As described above, in this embodiment employing such a control method, the molding machine itself determines the noise level, and when the noise exceeds a predetermined level (until the noise reaches the nozzle proof value of the machine). Since the emergency stop is automatically performed (the safety measure process is automatically performed), it is possible to realize a molding machine excellent in safety in which the machine may not malfunction due to noise. Further, by using the molding machine of the present embodiment, it is possible to cope with sudden noise during the automatic molding operation, and of course, it is possible to measure the noise environment around the machine during the initial test operation during the installation of the molding machine. It is also possible to take noise environment measures before entering. Further, when the machine automatically stops in an emergency, it is possible to accurately determine whether this is a malfunction caused by the machine itself or a sudden high-level noise.

Although the present invention has been described above with reference to the illustrated embodiments, it goes without saying that various modifications can be made by those skilled in the art without departing from the spirit of the present invention.
Processing by detection noise is graded according to the noise level, and when a medium level noise is detected, an alarm and an alarm message are output to continue automatic operation, and when a large level noise is detected, You may make it perform the process by the Example mentioned above.

[0023]

As described above, according to the present invention, it is possible to provide a molding machine excellent in safety in which the molding machine itself judges the noise level and automatically performs the safety countermeasure process.

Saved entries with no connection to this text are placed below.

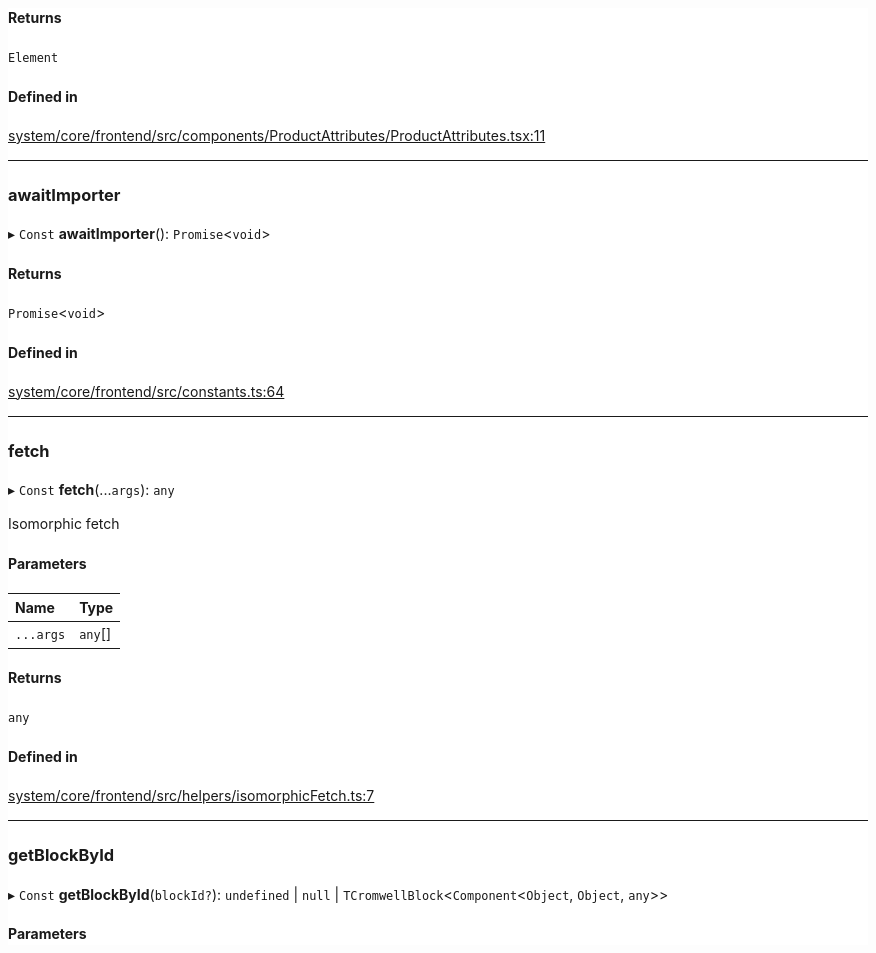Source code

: #### Returns

`Element`

#### Defined in

[system/core/frontend/src/components/ProductAttributes/ProductAttributes.tsx:11](https://github.com/CromwellCMS/Cromwell/blob/master/system/core/frontend/src/components/ProductAttributes/ProductAttributes.tsx#L11)

___

### awaitImporter

▸ `Const` **awaitImporter**(): `Promise`<`void`\>

#### Returns

`Promise`<`void`\>

#### Defined in

[system/core/frontend/src/constants.ts:64](https://github.com/CromwellCMS/Cromwell/blob/master/system/core/frontend/src/constants.ts#L64)

___

### fetch

▸ `Const` **fetch**(...`args`): `any`

Isomorphic fetch

#### Parameters

| Name | Type |
| :------ | :------ |
| `...args` | `any`[] |

#### Returns

`any`

#### Defined in

[system/core/frontend/src/helpers/isomorphicFetch.ts:7](https://github.com/CromwellCMS/Cromwell/blob/master/system/core/frontend/src/helpers/isomorphicFetch.ts#L7)

___

### getBlockById

▸ `Const` **getBlockById**(`blockId?`): `undefined` \| ``null`` \| `TCromwellBlock`<`Component`<`Object`, `Object`, `any`\>\>

#### Parameters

In addition, when the machine makes an emergency stop, whether or not it is due to noise can be accurately determined after the fact.

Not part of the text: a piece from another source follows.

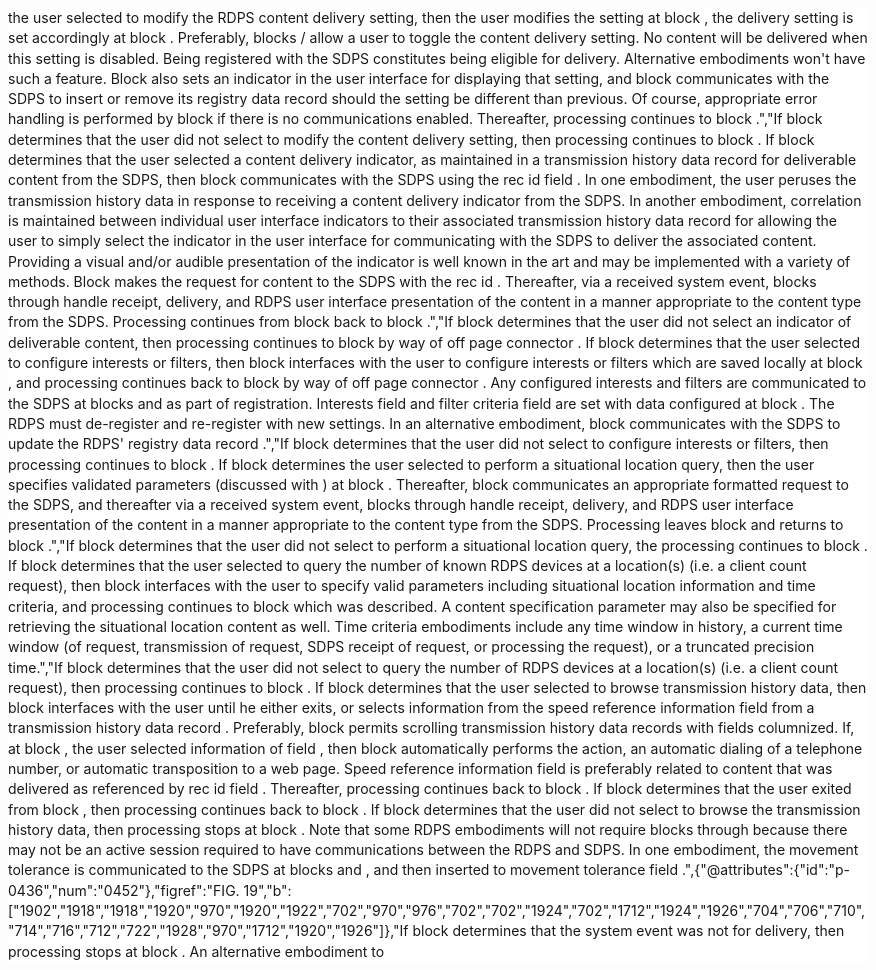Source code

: the user selected to modify the RDPS content delivery setting, then the user modifies the setting at block , the delivery setting is set accordingly at block . Preferably, blocks \/ allow a user to toggle the content delivery setting. No content will be delivered when this setting is disabled. Being registered with the SDPS constitutes being eligible for delivery. Alternative embodiments won't have such a feature. Block  also sets an indicator in the user interface for displaying that setting, and block  communicates with the SDPS to insert or remove its registry data record  should the setting be different than previous. Of course, appropriate error handling is performed by block  if there is no communications enabled. Thereafter, processing continues to block .","If block  determines that the user did not select to modify the content delivery setting, then processing continues to block . If block  determines that the user selected a content delivery indicator, as maintained in a transmission history data record  for deliverable content from the SDPS, then block  communicates with the SDPS using the rec id field . In one embodiment, the user peruses the transmission history data in response to receiving a content delivery indicator from the SDPS. In another embodiment, correlation is maintained between individual user interface indicators to their associated transmission history data record  for allowing the user to simply select the indicator in the user interface for communicating with the SDPS to deliver the associated content. Providing a visual and\/or audible presentation of the indicator is well known in the art and may be implemented with a variety of methods. Block  makes the request for content to the SDPS with the rec id . Thereafter, via a received system event, blocks  through  handle receipt, delivery, and RDPS user interface presentation of the content in a manner appropriate to the content type from the SDPS. Processing continues from block  back to block .","If block  determines that the user did not select an indicator of deliverable content, then processing continues to block  by way of off page connector . If block  determines that the user selected to configure interests or filters, then block  interfaces with the user to configure interests or filters which are saved locally at block , and processing continues back to block  by way of off page connector . Any configured interests and filters are communicated to the SDPS at blocks  and  as part of registration. Interests field  and filter criteria field  are set with data configured at block . The RDPS must de-register and re-register with new settings. In an alternative embodiment, block  communicates with the SDPS to update the RDPS' registry data record .","If block  determines that the user did not select to configure interests or filters, then processing continues to block . If block  determines the user selected to perform a situational location query, then the user specifies validated parameters (discussed with ) at block . Thereafter, block  communicates an appropriate formatted request to the SDPS, and thereafter via a received system event, blocks  through  handle receipt, delivery, and RDPS user interface presentation of the content in a manner appropriate to the content type from the SDPS. Processing leaves block  and returns to block .","If block  determines that the user did not select to perform a situational location query, the processing continues to block . If block  determines that the user selected to query the number of known RDPS devices at a location(s) (i.e. a client count request), then block  interfaces with the user to specify valid parameters including situational location information and time criteria, and processing continues to block  which was described. A content specification parameter may also be specified for retrieving the situational location content as well. Time criteria embodiments include any time window in history, a current time window (of request, transmission of request, SDPS receipt of request, or processing the request), or a truncated precision time.","If block  determines that the user did not select to query the number of RDPS devices at a location(s) (i.e. a client count request), then processing continues to block . If block  determines that the user selected to browse transmission history data, then block  interfaces with the user until he either exits, or selects information from the speed reference information field  from a transmission history data record . Preferably, block  permits scrolling transmission history data records  with fields columnized. If, at block , the user selected information of field , then block  automatically performs the action, an automatic dialing of a telephone number, or automatic transposition to a web page. Speed reference information field  is preferably related to content that was delivered as referenced by rec id field . Thereafter, processing continues back to block . If block  determines that the user exited from block , then processing continues back to block . If block  determines that the user did not select to browse the transmission history data, then processing stops at block . Note that some RDPS embodiments will not require blocks  through  because there may not be an active session required to have communications between the RDPS and SDPS. In one embodiment, the movement tolerance is communicated to the SDPS at blocks  and , and then inserted to movement tolerance field .",{"@attributes":{"id":"p-0436","num":"0452"},"figref":"FIG. 19","b":["1902","1918","1918","1920","970","1920","1922","702","970","976","702","702","1924","702","1712","1924","1926","704","706","710","714","716","712","722","1928","970","1712","1920","1926"]},"If block  determines that the system event was not for delivery, then processing stops at block . An alternative embodiment to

[Brief description of drawings]

FIG. 1 is a block diagram of an essential part of an injection molding machine to which a control method according to an embodiment of the present invention is applied.

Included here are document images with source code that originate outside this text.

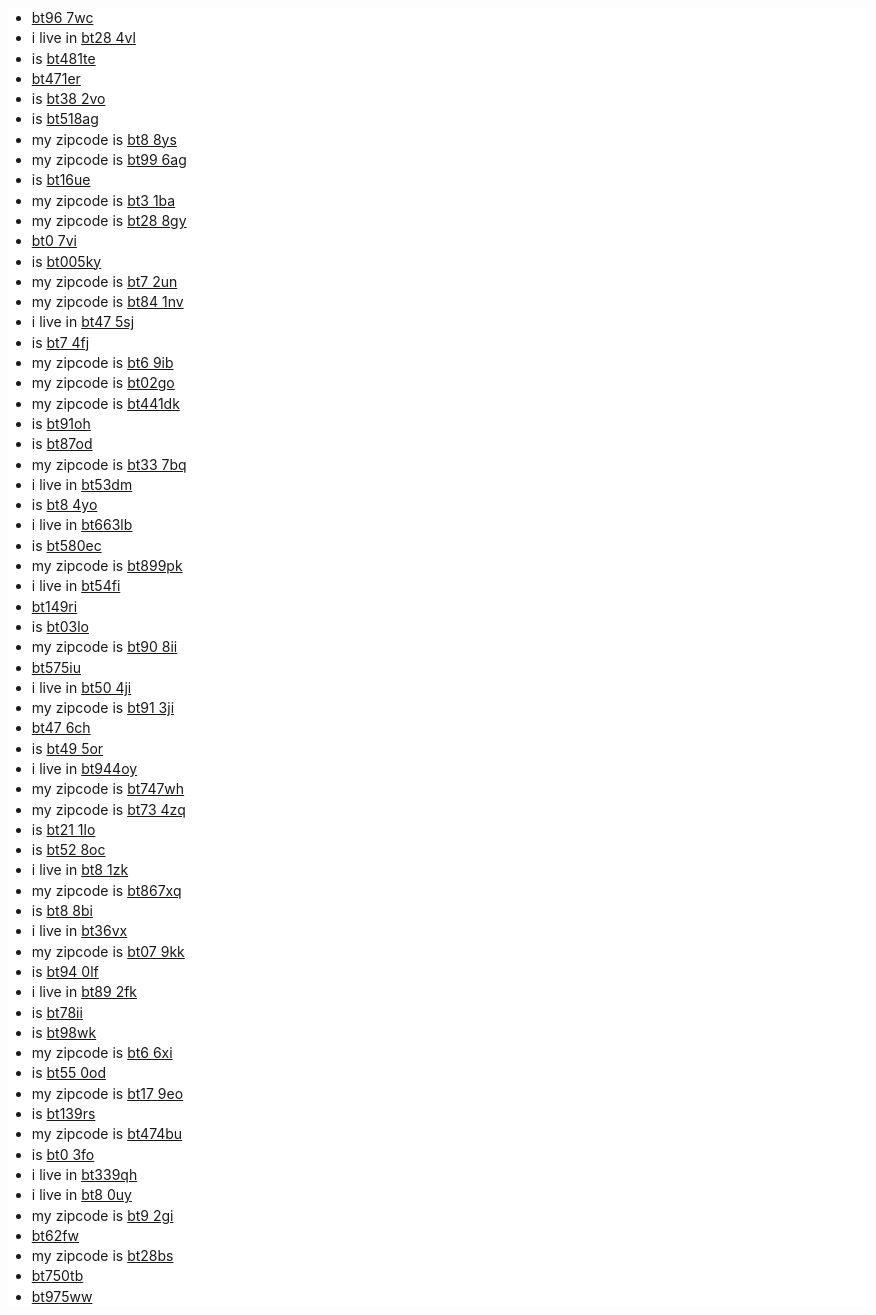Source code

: - [bt96 7wc](zipcode)
- i live in [bt28 4vl](zipcode)
- is [bt481te](zipcode)
- [bt471er](zipcode)
- is [bt38 2vo](zipcode)
- is [bt518ag](zipcode)
- my zipcode is [bt8 8ys](zipcode)
- my zipcode is [bt99 6ag](zipcode)
- is [bt16ue](zipcode)
- my zipcode is [bt3 1ba](zipcode)
- my zipcode is [bt28 8gy](zipcode)
- [bt0 7vi](zipcode)
- is [bt005ky](zipcode)
- my zipcode is [bt7 2un](zipcode)
- my zipcode is [bt84 1nv](zipcode)
- i live in [bt47 5sj](zipcode)
- is [bt7 4fj](zipcode)
- my zipcode is [bt6 9ib](zipcode)
- my zipcode is [bt02go](zipcode)
- my zipcode is [bt441dk](zipcode)
- is [bt91oh](zipcode)
- is [bt87od](zipcode)
- my zipcode is [bt33 7bq](zipcode)
- i live in [bt53dm](zipcode)
- is [bt8 4yo](zipcode)
- i live in [bt663lb](zipcode)
- is [bt580ec](zipcode)
- my zipcode is [bt899pk](zipcode)
- i live in [bt54fi](zipcode)
- [bt149ri](zipcode)
- is [bt03lo](zipcode)
- my zipcode is [bt90 8ii](zipcode)
- [bt575iu](zipcode)
- i live in [bt50 4ji](zipcode)
- my zipcode is [bt91 3ji](zipcode)
- [bt47 6ch](zipcode)
- is [bt49 5or](zipcode)
- i live in [bt944oy](zipcode)
- my zipcode is [bt747wh](zipcode)
- my zipcode is [bt73 4zq](zipcode)
- is [bt21 1lo](zipcode)
- is [bt52 8oc](zipcode)
- i live in [bt8 1zk](zipcode)
- my zipcode is [bt867xq](zipcode)
- is [bt8 8bi](zipcode)
- i live in [bt36vx](zipcode)
- my zipcode is [bt07 9kk](zipcode)
- is [bt94 0lf](zipcode)
- i live in [bt89 2fk](zipcode)
- is [bt78ii](zipcode)
- is [bt98wk](zipcode)
- my zipcode is [bt6 6xi](zipcode)
- is [bt55 0od](zipcode)
- my zipcode is [bt17 9eo](zipcode)
- is [bt139rs](zipcode)
- my zipcode is [bt474bu](zipcode)
- is [bt0 3fo](zipcode)
- i live in [bt339qh](zipcode)
- i live in [bt8 0uy](zipcode)
- my zipcode is [bt9 2gi](zipcode)
- [bt62fw](zipcode)
- my zipcode is [bt28bs](zipcode)
- [bt750tb](zipcode)
- [bt975ww](zipcode)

FIG. 2 is an explanatory diagram showing an example of a processing flow of a microcomputer of an injection molding machine according to an embodiment of the present invention.

[Explanation of symbols]

 1 Injection Molding Machine (Machine) 2 Mold Opening Device 3 Injection Device 4 Microcomputer (Microcomputer) 5 Power Supply Device 6 Sensor Group 6a Noise Sensor 7 Driver Group 8 Key Input Device 9 Display Device 10 Molding Condition Setting Storage Unit 11 Molding Process Control Unit 12 measured value storage unit 13 abnormality determination data storage unit 14 abnormality diagnosis unit 14a noise level determination unit 15 display control unit 16 alarm information storage unit

Claims (4)

[Claims] 1. A microcomputer incorporated in a molding machine has an automatic operation control function for driving and controlling each part of the molding machine based on various set operating condition data and measurement information from each sensor, and from each sensor. In a molding machine having at least an abnormality diagnosis function for monitoring and diagnosing an abnormality occurrence based on the measurement information, etc., a noise sensor for detecting a noise level is provided as the sensor, and the noise value above a predetermined level is provided by the noise sensor. The control method of the molding machine, wherein the microcomputer is configured to make an emergency stop of the operation of the molding machine when is detected. 2. The method for controlling a molding machine according to claim 1, wherein the noise value at a level at which the operation of the molding machine is stopped urgently is a predetermined value less than a noise resistance value that the molding machine can withstand. .. 3. The method of controlling a molding machine according to claim 1, wherein when the emergency stop is performed, the abnormality factor information is stored in a memory. 4. The memory according to claim 3, wherein the memory is
A method for controlling a molding machine, which is a nonvolatile memory or a battery-backed RAM.